Quand aura lieu cette guerre ?

Comme nous l'avons dit, il y a plusieurs interprétations, parfois contradictoires, quant au moment du déclenchement de cette guerre ultime. Il y a même des points de vue différents au sein d'une même religion, alors que la Bible nous donne pourtant plusieurs indices et détails précis sur l'époque de ce conflit.

- Pour le judaïsme rabbinique, la guerre de Gog et Magog a déjà commencé avec les différents conflits qui sévissent pour le moment au Moyen-Orient, et qui aboutiraient à une attaque frontale des nations coalisées contre Israël.
Cette confrontation finale des nations contre Israël devrait donc avoir lieu juste avant l'arrivée du Messie (Machia'h) qui y mettra fin en établissant une ère messianique de paix.

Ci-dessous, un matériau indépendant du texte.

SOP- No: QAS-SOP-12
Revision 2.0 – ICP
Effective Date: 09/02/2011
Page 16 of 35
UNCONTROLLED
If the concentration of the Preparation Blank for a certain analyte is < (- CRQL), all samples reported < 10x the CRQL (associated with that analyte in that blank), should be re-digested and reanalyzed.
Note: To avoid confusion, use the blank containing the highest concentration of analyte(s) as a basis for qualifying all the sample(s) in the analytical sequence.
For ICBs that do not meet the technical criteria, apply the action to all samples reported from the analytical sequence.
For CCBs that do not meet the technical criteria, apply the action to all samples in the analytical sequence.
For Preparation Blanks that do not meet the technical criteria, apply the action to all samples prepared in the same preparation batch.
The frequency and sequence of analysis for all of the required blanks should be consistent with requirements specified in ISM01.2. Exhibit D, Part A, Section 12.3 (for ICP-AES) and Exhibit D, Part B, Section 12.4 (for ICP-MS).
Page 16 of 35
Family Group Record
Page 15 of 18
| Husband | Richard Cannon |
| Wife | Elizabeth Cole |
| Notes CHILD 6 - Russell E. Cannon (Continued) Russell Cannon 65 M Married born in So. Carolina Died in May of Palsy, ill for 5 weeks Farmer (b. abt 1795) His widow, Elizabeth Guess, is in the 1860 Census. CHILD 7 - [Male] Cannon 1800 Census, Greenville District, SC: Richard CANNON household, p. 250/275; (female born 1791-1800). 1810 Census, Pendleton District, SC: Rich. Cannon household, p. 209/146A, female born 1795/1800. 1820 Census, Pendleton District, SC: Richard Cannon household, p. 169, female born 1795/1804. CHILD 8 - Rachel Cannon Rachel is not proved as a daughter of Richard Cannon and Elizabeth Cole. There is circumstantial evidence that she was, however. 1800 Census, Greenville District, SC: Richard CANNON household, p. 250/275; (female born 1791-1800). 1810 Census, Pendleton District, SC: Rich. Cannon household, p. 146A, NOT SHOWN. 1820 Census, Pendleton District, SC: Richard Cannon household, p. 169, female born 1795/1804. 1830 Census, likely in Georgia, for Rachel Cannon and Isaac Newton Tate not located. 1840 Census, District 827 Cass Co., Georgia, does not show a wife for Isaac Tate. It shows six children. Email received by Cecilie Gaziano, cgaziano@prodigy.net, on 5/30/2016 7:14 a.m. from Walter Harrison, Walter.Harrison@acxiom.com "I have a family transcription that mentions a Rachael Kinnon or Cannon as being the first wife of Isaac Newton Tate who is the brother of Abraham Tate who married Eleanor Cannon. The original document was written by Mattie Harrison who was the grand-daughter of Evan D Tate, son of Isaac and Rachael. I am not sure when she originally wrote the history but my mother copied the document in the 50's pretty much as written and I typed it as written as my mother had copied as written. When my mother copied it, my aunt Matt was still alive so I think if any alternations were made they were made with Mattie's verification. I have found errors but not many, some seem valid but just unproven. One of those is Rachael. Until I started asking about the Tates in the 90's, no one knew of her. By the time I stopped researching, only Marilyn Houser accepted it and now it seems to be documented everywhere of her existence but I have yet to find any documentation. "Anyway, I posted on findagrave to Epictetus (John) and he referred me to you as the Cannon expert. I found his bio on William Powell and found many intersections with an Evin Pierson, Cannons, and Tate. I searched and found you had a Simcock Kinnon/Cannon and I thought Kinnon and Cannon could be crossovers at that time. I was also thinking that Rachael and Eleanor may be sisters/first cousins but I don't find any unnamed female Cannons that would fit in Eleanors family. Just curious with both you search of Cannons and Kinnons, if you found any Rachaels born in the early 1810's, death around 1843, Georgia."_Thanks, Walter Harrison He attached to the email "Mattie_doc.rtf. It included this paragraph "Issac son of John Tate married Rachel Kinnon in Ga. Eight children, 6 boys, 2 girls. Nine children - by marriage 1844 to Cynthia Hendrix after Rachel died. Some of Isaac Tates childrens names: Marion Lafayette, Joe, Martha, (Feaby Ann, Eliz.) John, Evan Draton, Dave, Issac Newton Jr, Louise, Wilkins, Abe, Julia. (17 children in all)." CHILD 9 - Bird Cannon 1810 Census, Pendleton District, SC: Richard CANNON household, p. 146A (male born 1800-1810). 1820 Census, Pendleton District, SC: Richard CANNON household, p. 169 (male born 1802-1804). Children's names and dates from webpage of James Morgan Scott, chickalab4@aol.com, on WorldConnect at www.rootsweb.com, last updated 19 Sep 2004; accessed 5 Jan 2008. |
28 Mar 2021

- Ce point de vue est partiellement partagé par quelques chrétiens évangéliques qui pensent qu'il y aura néanmoins deux guerres de Gog et Magog : une juste avant le retour du Messie (Jésus-Christ), puis une seconde à la fin du Millénium.

- Une troisième hypothèse suggère que ce conflit aura lieu uniquement à la fin du Millénium, comme cela est indiqué dans le livre de l'Apocalypse.

« Quand les mille ans seront passés, Satan sera relâché de sa prison, et il s'en ira tromper les nations répandues dans le monde entier, c'est-à-dire Gog et Magog. Il les rassemblera pour le combat, et ils seront aussi nombreux que les grains de sable au bord de la mer. » (Apoc. 20 : 7-8).

Analyse des textes

Permettez-moi de vous proposer ici le résumé d'une étude sur ce sujet réalisée collectivement par plusieurs frères et sœurs de notre assemblée.

Reprenons le texte des chapitres 38 et 39 du livre d'Ézékiel que nous commenterons en parallèle avec le chapitre 20 du livre de l'Apocalypse :

Ézékiel 38, versets 1 à 6 : Le Seigneur fera sortir plusieurs peuples coalisés de l'extrême nord et des quatre coins de la terre pour attaquer Israël.

Apoc. 20, versets 7 à 8 : Il est dit que Satan trompera les nations dans le monde entier (Gog et Magog) pour attaquer Israël.

Commentaire : Si c'est Satan qui séduit à nouveau ces nations, cela fera néanmoins partie du plan du Seigneur qui démontrera de cette façon sa gloire aux nations et à Israël (voir Ezék. 38 : 16 et 23). Notez bien que le nom « Gog et Magog », désignant ces nations et dont la valeur numérique totalise 70, figure bien dans ce passage d'Apocalypse 20, versets 7 à 8 (voir l'explication plus haut) !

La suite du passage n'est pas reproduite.